What this task involves:
Copy every line of the data below word for word, and leave the pictures out of your answer.

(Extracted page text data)
+++
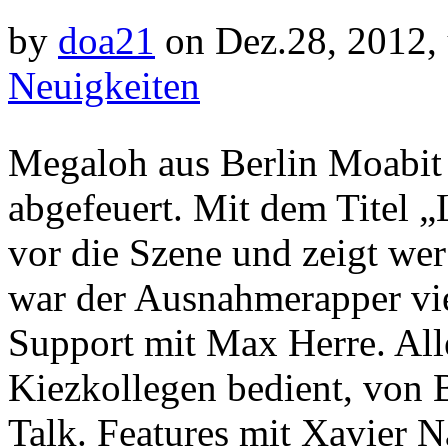
by
doa21
on Dez.28, 2012,
Neuigkeiten
Megaloh aus Berlin Moabit
abgefeuert. Mit dem Titel „
vor die Szene und zeigt wer
war der Ausnahmerapper viel
Support mit Max Herre. Al
Kiezkollegen bedient, von B
Talk. Features mit Xavier N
+++
Reply to the exercise:
by
doa21
on Dez.28, 2012,
Neuigkeiten
Megaloh aus Berlin Moabit
abgefeuert. Mit dem Titel „
vor die Szene und zeigt wer
war der Ausnahmerapper viel
Support mit Max Herre. Al
Kiezkollegen bedient, von B
Talk. Features mit Xavier N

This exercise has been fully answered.